Porterons-nous, dans un futur proche, des habits conçus à partir de données numériques?
Nos habits seront-ils produits de manière digitale plutôt qu’à travers l’exploitation de ressources humaines et naturelles ?
Aujourd’hui, grâce à l’intelligence artificielle, la mode habille des identités différentes, dépassant les limites d’âges, d’habilités ou de genre. La mode digitale semble destinée à révolutionner le processus productif traditionnel, de l’idéation à la distribution, en le contraignant au passage à devenir plus inclusif.
Il s’agit là d’un nouvel écosystème numérique, défini par l’expert en marketing Philip Kotler “Onlife Fashion” [1], mélange de réalité et de virtuel qui se déploie à travers cinq forces : accéleration, hybridation, désintermédiation, durabilité et démocratisation. Be inclusif, be collaborative, be antifragile, font partie des dix nouvelles règles insufflées aux marques de mode afin qu’elles puissent évoluer dans un monde caractérisé par le manque de règles.

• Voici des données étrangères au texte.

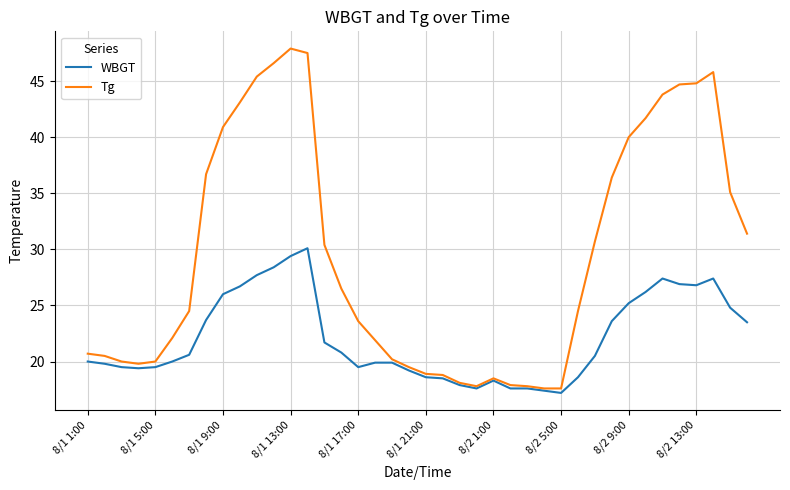

Which series has the largest range (max minus min)?

Tg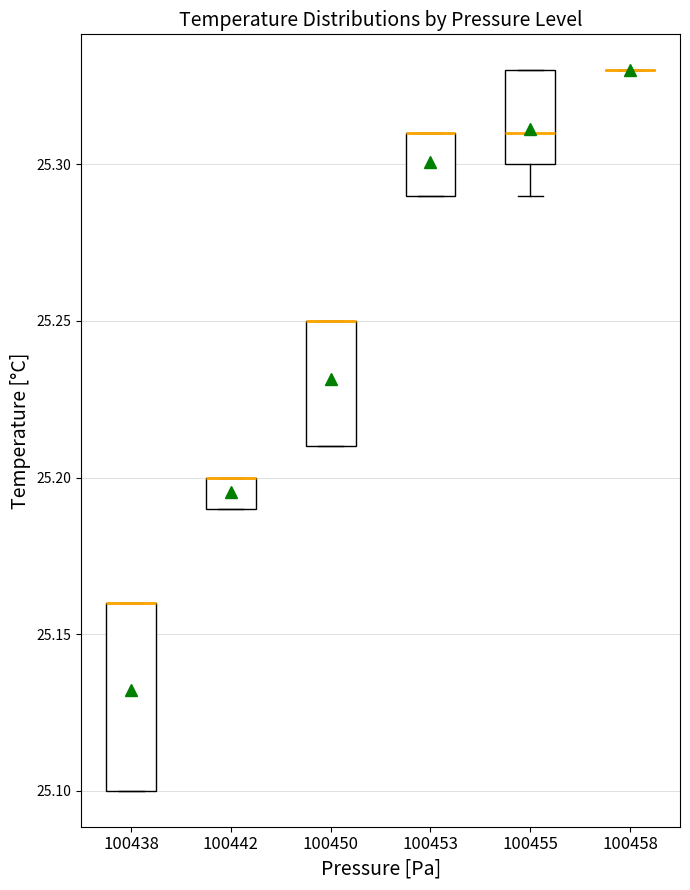

Reading left to right, transcribe this box plot: for each box, give where its median line is, the range the box spans, and where its two whiskers end, as read against the y-axis. The values are not printed on the chart, so give them approximately, as read against the axis.

100438: median 25.16 (drawn on the box's upper edge), box 25.10 to 25.16, whiskers 25.10 to 25.16
100442: median 25.20 (drawn on the box's upper edge), box 25.19 to 25.20, whiskers 25.19 to 25.20
100450: median 25.25 (drawn on the box's upper edge), box 25.21 to 25.25, whiskers 25.21 to 25.25
100453: median 25.31 (drawn on the box's upper edge), box 25.29 to 25.31, whiskers 25.29 to 25.31
100455: median 25.31, box 25.30 to 25.33, whiskers 25.29 to 25.33
100458: box collapsed to a line at 25.33, whiskers 25.33 to 25.33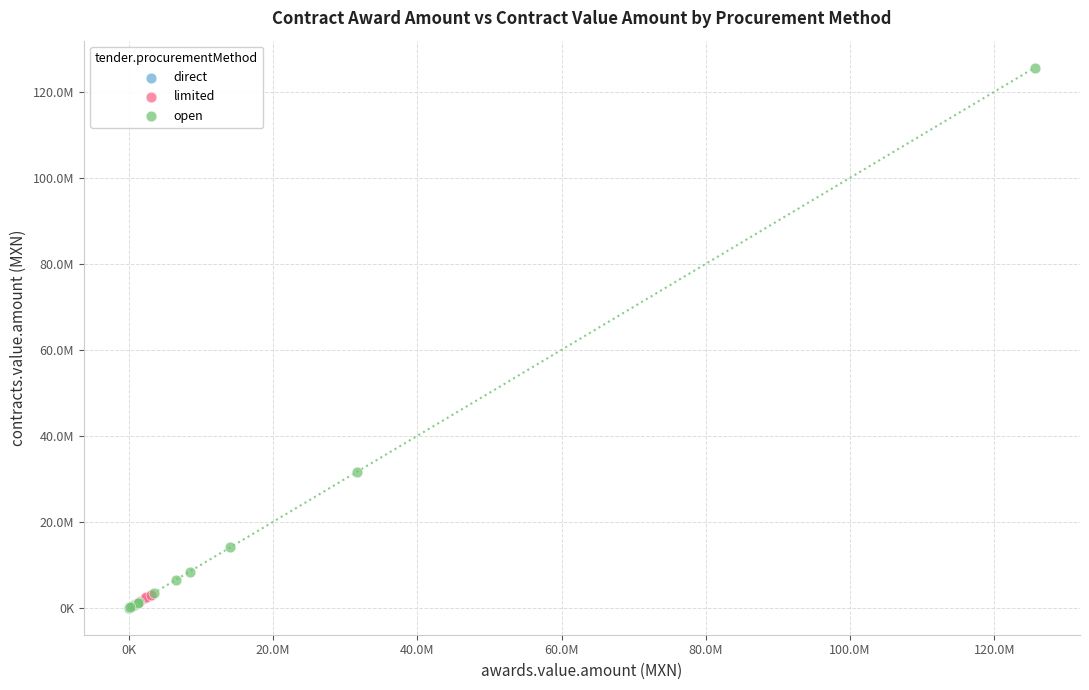

What are all the series names shown in the legend?

direct, limited, open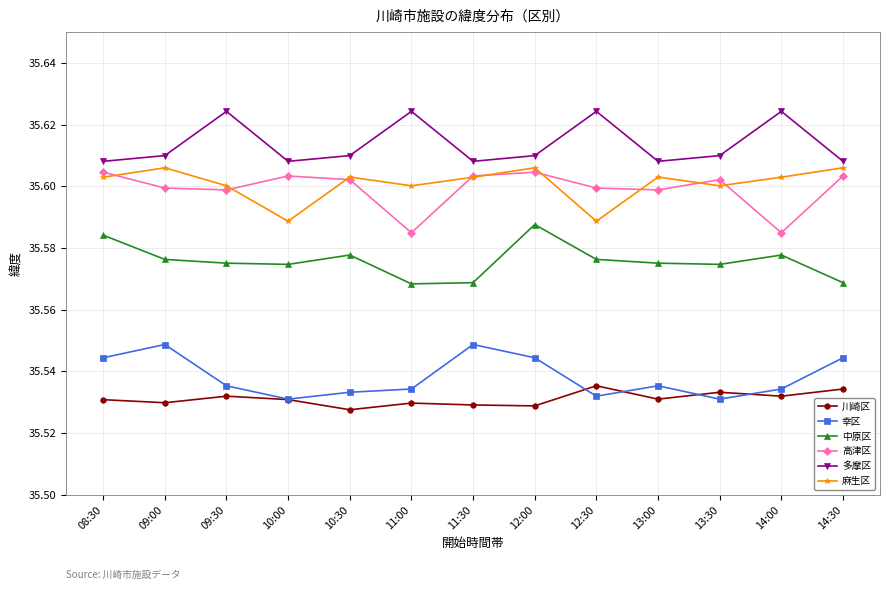

What are all the series names shown in the legend?

川崎区, 幸区, 中原区, 高津区, 多摩区, 麻生区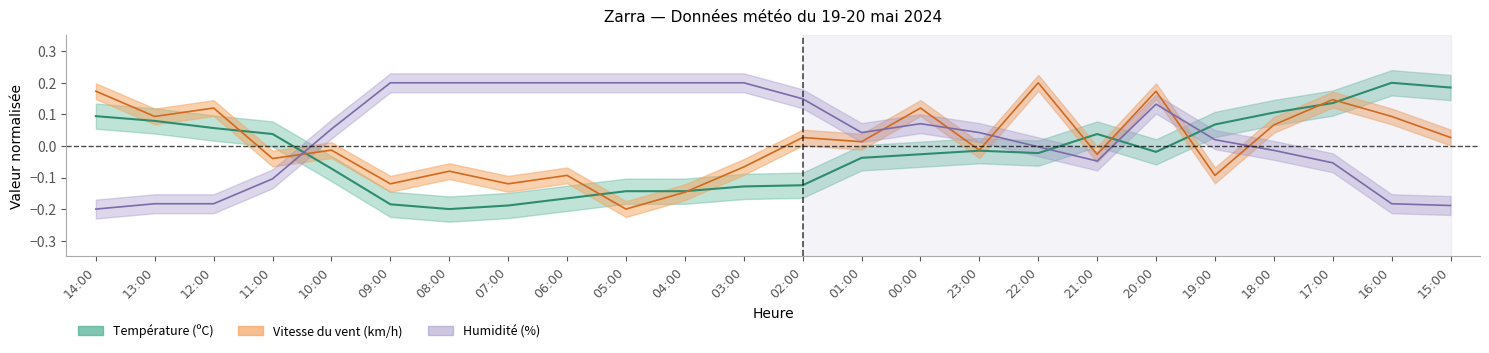

What position from the right is 16:00?

2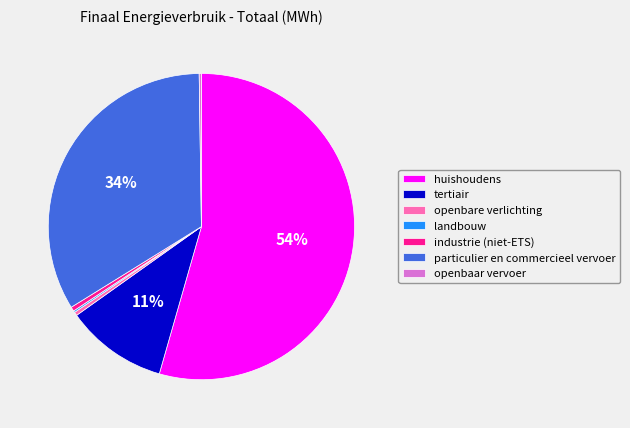

Between huishoudens and industrie (niet-ETS), which is larger?

huishoudens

Gucci 3Dream, Tommy Hilfiger avec la start up Stitch, Prada, Curling : elles sont de plus en plus nombreuses les marques qui investissent dans le 3D (3D visualization, 3D body scanning, virtual try on tecnology). Elles introduisent des prototypes numériques pour optimiser les coûts, car la technologie 3D permet de faire des économies sur les matériaux, baisser la consommation d’eau et d’énergie, réduire les temps de production ainsi que les invendus. Une recherche menée par l’Imperial College de Londres [2] a montré que, par rapport aux systèmes productifs traditionnels, le passage au numérique réduit de manière considérable l’impact environnemental.
D’autre part, ces marques qui basculent dans le numérique s’adaptent ainsi à une inversion de tendance de la mode, où l’inclusion, l’équité, la représentation des différences, le dépassement des canons de beauté imposés, marquent le processus de démocratisation en cours.
Actuellement, il faut quelques heures à peine pour réaliser un prototype digital, ce qui permet de baisser de 60% les temps de production. Cela encourage aussi des processus collaboratifs et le travail à distance. L’utilisation des tissus conçus à travers l’intelligence artificielle accélère le processus d’adaptabilité des habits en prenant les mensurations de chaque personne qui nécessite de solutions spécifiques.
Une étude réalisée en 2019 par le groupe McKinsey [3] révèle que le 83% des professionnels de la mode souhaite privilégier les prototypes numériques d’ici 2025.
La start up néerlandaise The Fabricant est un modèle de référence de cette tendance.
Elle produit uniquement des habits numériques à travers un processus de co-création impliquant les usagers dans l’interprétation et personnalisation de chaque tenue. The Fabricant collabore désormais avec des marques prestigieuses telles que Puma ou Napapijri.
Ses habits, disponibles uniquement sur une plateforme virtuelle, sont présentés sous tous les points de vue dans un environnement immersif et narratif (défilés digitaux, gaming) qui améliore l’expérience d’achat, tout en limitant les erreurs de perception.
Ces habits peuvent être portés par toutes et tous, quelles que soient les caractéristiques physiques, d’âge, de genre ou d’orientation sexuelle. Ils offrent la possibilité de créer un “Life style” virtuel et permettent de renouveler sa propre image tout en limitant les effets néfastes de la surconsommation.
En 2020, The Fabricant a réalisé un sweatshirt à capuche exclusivement numérique et a collaboré avec la marque suedoise Carling. Celle-ci a mis à disposition les patterns du manteau “Intoxica” pour créer un garde robe numérique porté par sept activistes et influenceuses, dont la queer @enamasiama, dans la video Will you be wearing digital fashion in the near future? réalisée pour la revue I-d Magazine.
Comme l’affirme Sema Gedik, fondatrice de la start up At eye Level qui produit des habits sur mesure pour les petites personnes, si la mode est capable de créer des tendances, elle peut aussi produire des changements sociétaux, à condition d’y associer les personnes concernées dans une démarche inclusive.
Il suffit de garder à l’esprit l’incontournable formule : “Nothing about us without us”.
[1] Cf. : Philip Kotler, “Onlife Fashion”. Hoepli, 2021
[2] “The comparative LCA (Life Cycle assessment) of digital fashion and existing fashion system: is digital fashion a better fashion system for reducing environmental impacts?”
[3] Fashion’s new must-have: sustainable sourcing at scale.